Pop Pop is on the far right (this was his room once he was in Germany). :)

He was shipped out on the SS George Washington.  Soon, I’ll tell you about his return voyage home in 1947 on the USS General Stuart Heintzelman and how they were 9 degrees from capsizing!  Pop Pop took photos of the damage to the metal of the ship and has a newspaper clipping of the scare.  Below is a photo of the USS General Stuart Heintzelman and a boxing match on deck of the SS George Washington.

It took 10 days to get over to Le Harve, France but from there they got on a cattle car and went to Erlangen, Germany.  “I had to take my IQ and aptitude test over again because my records went over on the first ship.”  From there, he and four other men went to a train station and the next thing Pop Pop saw was the photo below.

“I realized I was in the 3rd Army Headquarters, G2 (Intelligence) at the Patton Barracks.  The five of us were separated there and a Staff Sergeant carried me into a building and said ‘this will be your room’.  It was larger than what I was used to.  I had always shared during basic.”  Then Pop Pop was taken into the main building where the officers were and was pulled in front of the Colonel and told to raise his right hand.  “The Colonel said to me ‘What comes here, stays here under $10,000 fine and 10 years in prison.  You have been cleared for confidential, secret and top secret’.”  The Sergeant carried Pop Pop to coalition and introduced him to 1st Lieutenant Jenks and pointed to a desk.  “He said that desk was mine and pointed to a typewriter and said that it was mine.  It may as well have been an atomic reactor!”  Now I had never heard of that before so I asked my grandfather what it was.  “Something I knew nothing about!” he busted out laughing.  “I was assigned a clerical job and I couldn’t write worth a damn.  I had seen a typewriter but had never touched one.”  Pop Pop told his Lieutenant that he didn’t know anything about typing.  His Lieutenant looked up from his desk and said he didn’t know anything about typing either.  “He told me to use the ‘Hunt + Peck Method’ which was hunt for the letter, then peck the key.  Then I saw his fingers dance over the keys and he typed out ‘Now is the time for all good men to come to the aid of their country’.”

Below is a photo of my grandfather at his desk and the typewriter.

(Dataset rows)

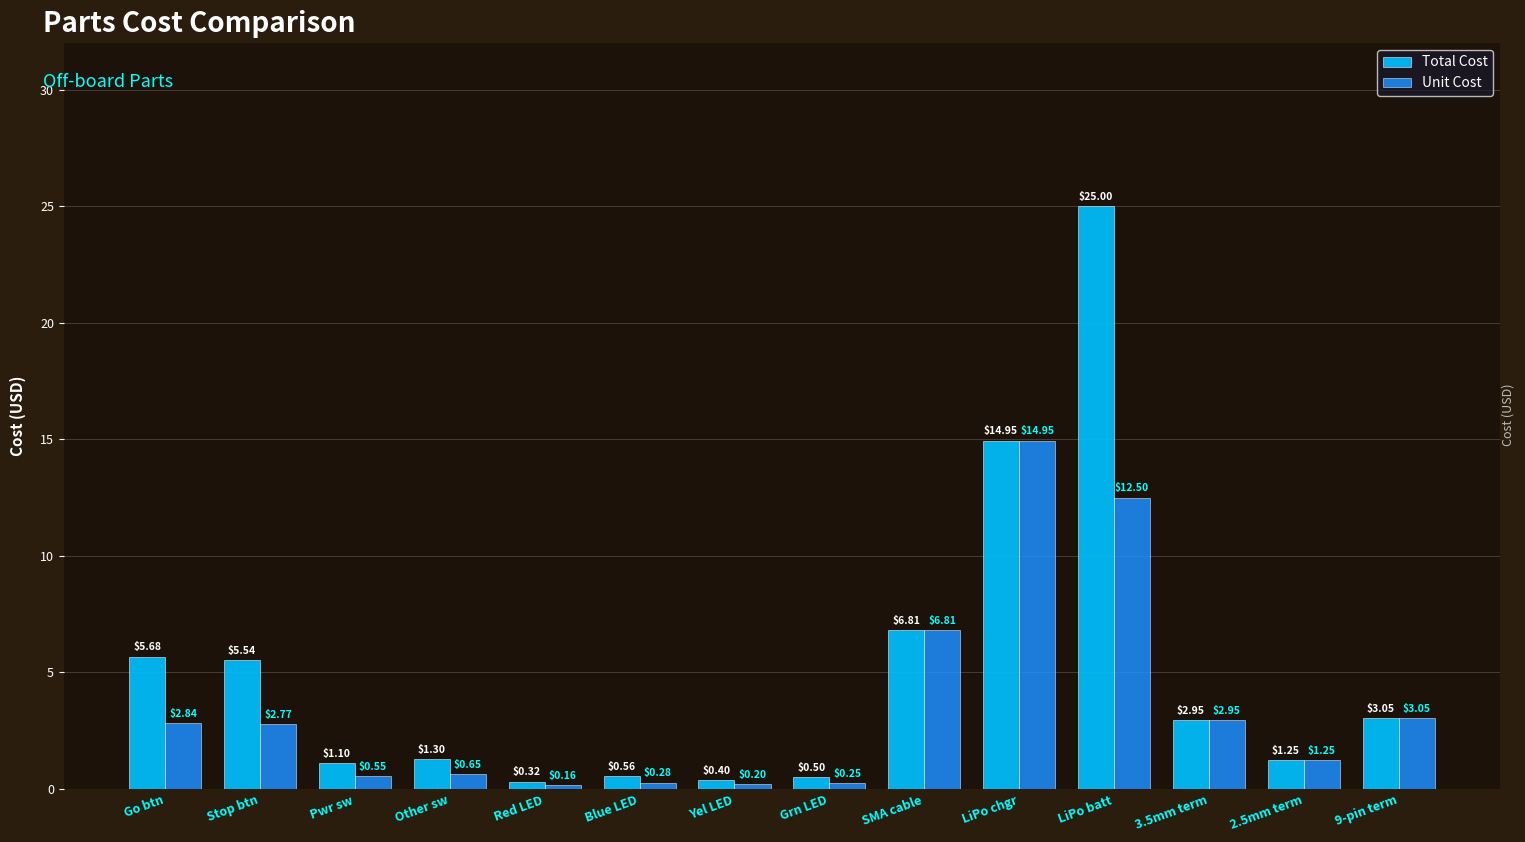

Which series changed the most between Yel LED and Grn LED?

Total Cost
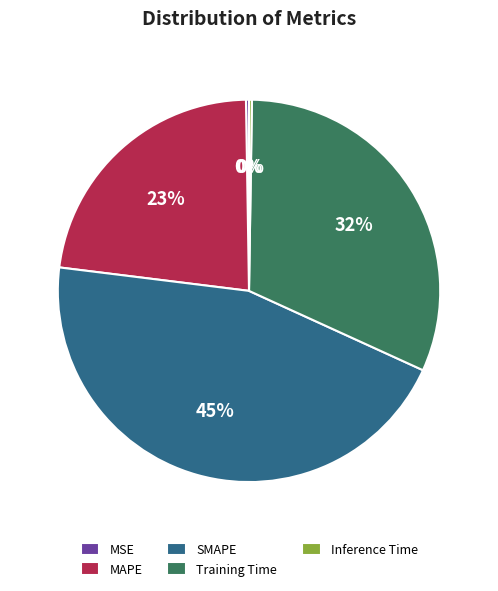

Is it true that MAPE is 14% of the pie?

False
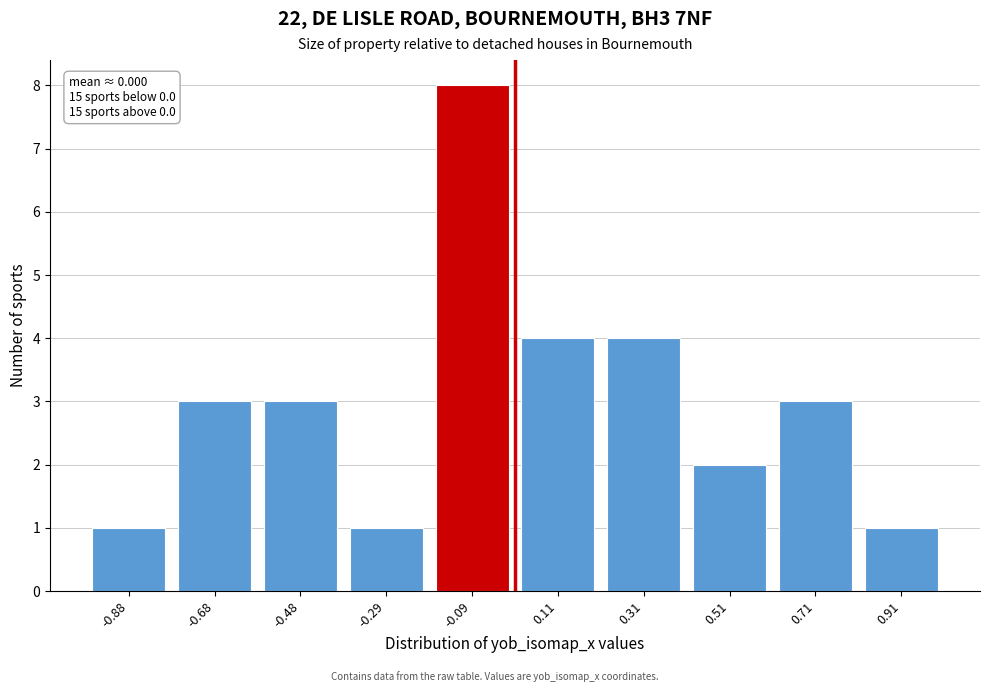

Reading left to right, list all the values displayed in this chart.

-0.88=1	-0.68=3	-0.48=3	-0.29=1	-0.09=8	0.11=4	0.31=4	0.51=2	0.71=3	0.91=1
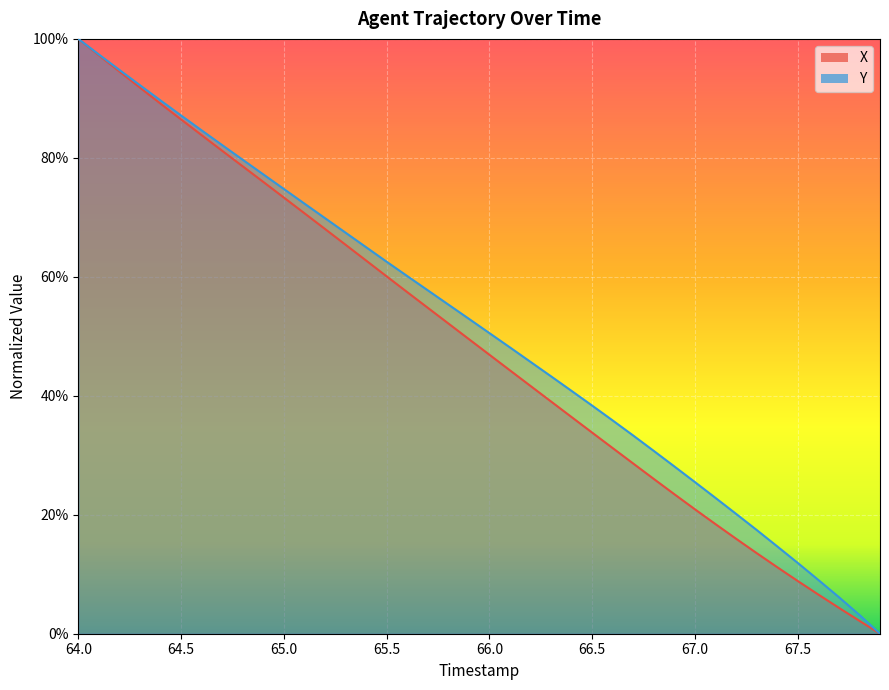

Reading left to right, list all the values displayed in this chart.

X: 1.0	1.0	0.9	0.9	0.9	0.9	0.8	0.8	0.8	0.8	0.7	0.7	0.7	0.7	0.6	0.6	0.6	0.5	0.5	0.5	0.5	0.4	0.4	0.4	0.4	0.3	0.3	0.3	0.3	0.2	0.2	0.2	0.2	0.1	0.1	0.1	0.1	0.0	0.0	0.0
Y: 1.0	1.0	0.9	0.9	0.9	0.9	0.8	0.8	0.8	0.8	0.7	0.7	0.7	0.7	0.6	0.6	0.6	0.6	0.6	0.5	0.5	0.5	0.5	0.4	0.4	0.4	0.4	0.3	0.3	0.3	0.3	0.2	0.2	0.2	0.1	0.1	0.1	0.1	0.0	0.0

> [Problem set]
[1] Decide whether each statement below agrees with the page excerpt, answering yes or no and quoting the words of the excerpt that settle it. (a) The crossing to Le Harve took 10 days. (b) Pop Pop had used a typewriter many times before his assignment. (c) Pop Pop came home in 1947 aboard the SS George Washington.
[2] Write out the dataset rows again, swapping "Reading left to right" for "Going from left to right" and changing nothing else. Leave the pictures out.

> [Solutions for each task]
[1]
(a) Yes: "It took 10 days to get over to Le Harve, France"
(b) No: "I had seen a typewriter but had never touched one."
(c) No: "his return voyage home in 1947 on the USS General Stuart Heintzelman"

[2]
Which series changed the most between Yel LED and Grn LED?

Total Cost

Is it true that MAPE is 14% of the pie?

False

Going from left to right, list all the values displayed in this chart.

-0.88=1	-0.68=3	-0.48=3	-0.29=1	-0.09=8	0.11=4	0.31=4	0.51=2	0.71=3	0.91=1

Going from left to right, list all the values displayed in this chart.

X: 1.0	1.0	0.9	0.9	0.9	0.9	0.8	0.8	0.8	0.8	0.7	0.7	0.7	0.7	0.6	0.6	0.6	0.5	0.5	0.5	0.5	0.4	0.4	0.4	0.4	0.3	0.3	0.3	0.3	0.2	0.2	0.2	0.2	0.1	0.1	0.1	0.1	0.0	0.0	0.0
Y: 1.0	1.0	0.9	0.9	0.9	0.9	0.8	0.8	0.8	0.8	0.7	0.7	0.7	0.7	0.6	0.6	0.6	0.6	0.6	0.5	0.5	0.5	0.5	0.4	0.4	0.4	0.4	0.3	0.3	0.3	0.3	0.2	0.2	0.2	0.1	0.1	0.1	0.1	0.0	0.0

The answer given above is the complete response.